I’m trying to determine if I’m doing something wrong or if this is what I consider a “bug” in the materials planning of the PM Action.
I Think this should need to be discussed with product development team member. I’m not aware about this situation but that’s a good concerned raised.
Thanks & Best Regards,
Nipun
Hi,
I think the material demand from PM Action is decided and created from these rules.
From date for the material demand lines are created from the higher value of either:
‘Valid From’date in PM Action/General tab.
The System date.
To date for the material demand lines are created up to the least value of either:
‘Valid To’ date in PM Action/General tab.
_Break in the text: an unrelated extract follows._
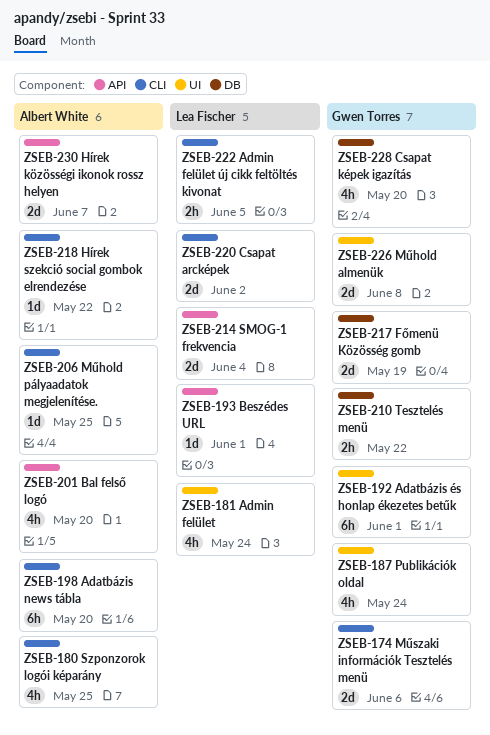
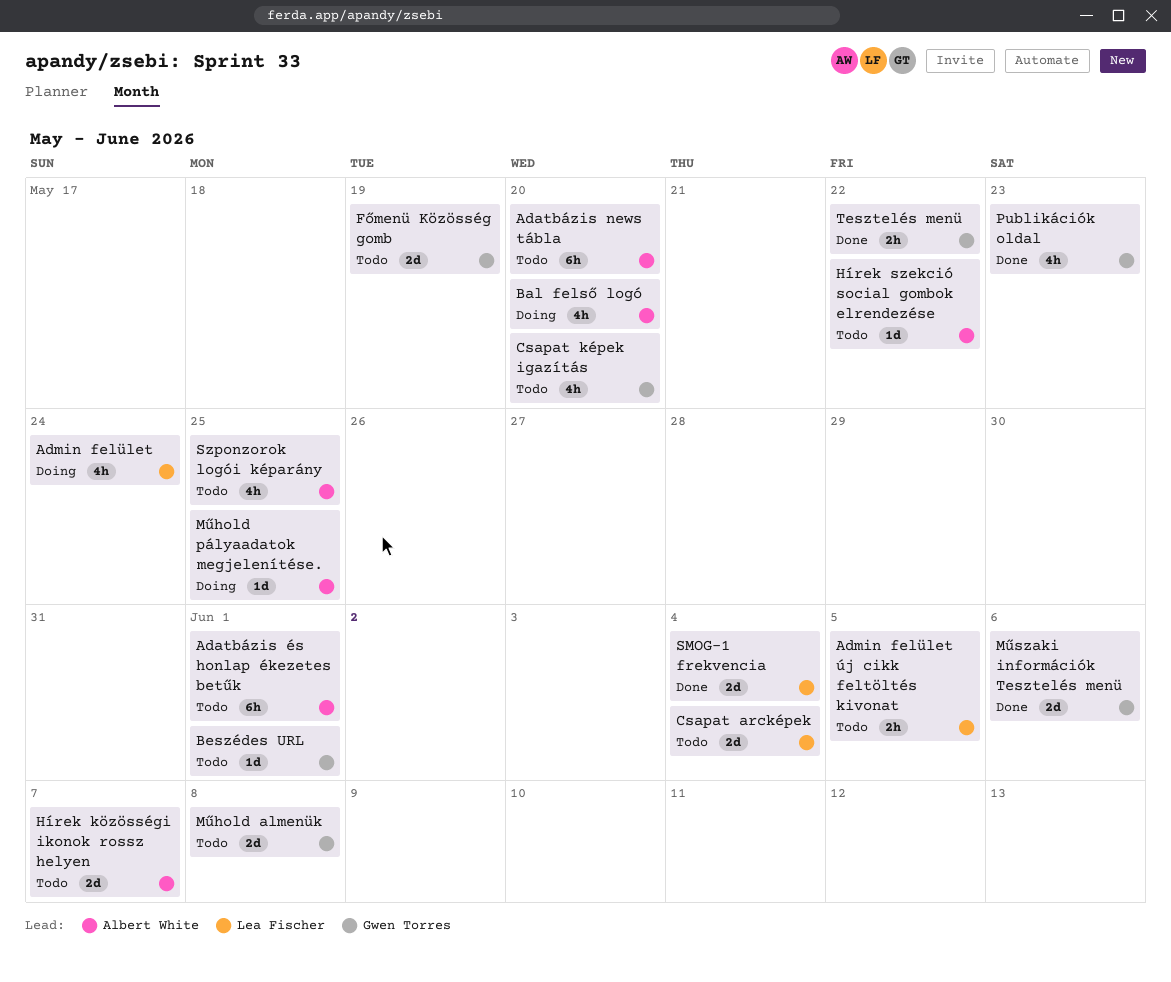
Adatbázis és honlap ékezetes betűk, owner: Gwen Torres -> Albert White
Beszédes URL, owner: Lea Fischer -> Gwen Torres
Csapat arcképek, due: Jun 2 -> Jun 4
Publikációk oldal, due: May 24 -> May 23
‘PM_PLAN_HORIZON’ defined in Application Base Setup/System Setup/System Definitions/Object Property tab
The date you get by adding the number of days in ‘PM Inventory Part Demand Horizon (Days)’ field in Site/Maintenance tab to the current System date.
According to this, the easiest for you will probably be to decrease the value in ‘PM Inventory Part Demand Horizon (Days)’ field to shorten down the days forward the material demands will be set.
Otherwise the way to go is probably to either set the PM Action to Generatable = ‘No’ or the relevant Maintenance Plan lines to Generatable = ‘No’. If you are going to set the entire PM Actions to Generatable = ‘No’, you can do this for all in one go in the PM Administrator, if you can identify your PMs in a good way.
Hello @pekase ,
Thank you for the response. Unfortunately shortening the ‘PM Inventory Part Demand Horizon (Days)’ will not work in this instance because all the dates it’s planning for are in the past. That would work fine for future dates, but not when the machine has shut down and those predetermined ‘Due Dates’ are in the past.
Making all these non-generatable is not a good option either because it would be a constant battle to keep on top of them. I’m not in control of how long the machines are shut down, that is up to the organization that is contracting with us to do the work. They may tell us we are shut down for many months, only to come back a week later and tell us to start the machine up for more work. With so many machines, I don’t have the resources to ‘micro manage’ all the PM’s.
I believe that demand shouldn’t be automatically created this way. It would be perfectly acceptable to generate demand for one of the past lines, but it should stop there. No organization is going to perform all those duplicate work orders when the machine starts up, and IFS does ‘figure it out’ once the accumulated value hits the first Planned Value and that work order is created. At that point, all the other old dates go away and those material lines disappear. My issue with how all this is working now is that when the crews go to the machine to start it up, hundreds of duplicate parts are in the demand and there is great confusion on what needs to be released to purchase.
Thank you,
Brian
Hi,
I even think there is a possibility to enter a negative number into ‘PM Inventory Part Demand Horizon (Days)’ field to also remove material demands back in time. But I have not tested it myself to see what consequences it might have.
Hello @pekase ,
Interesting - yes, it does allow for negative numbers and that does remove the old Published Demand. I appreciate the feedback since I wouldn’t have tried that based on the help for that line.
I agree that additional testing is needed to see what impact this has. I’ve tried it in our TEST environment this morning and it didn’t create demand when the work order was created. More work to be done before I say this has been resolved, so I’d appreciate any additional feedback anyone can provide!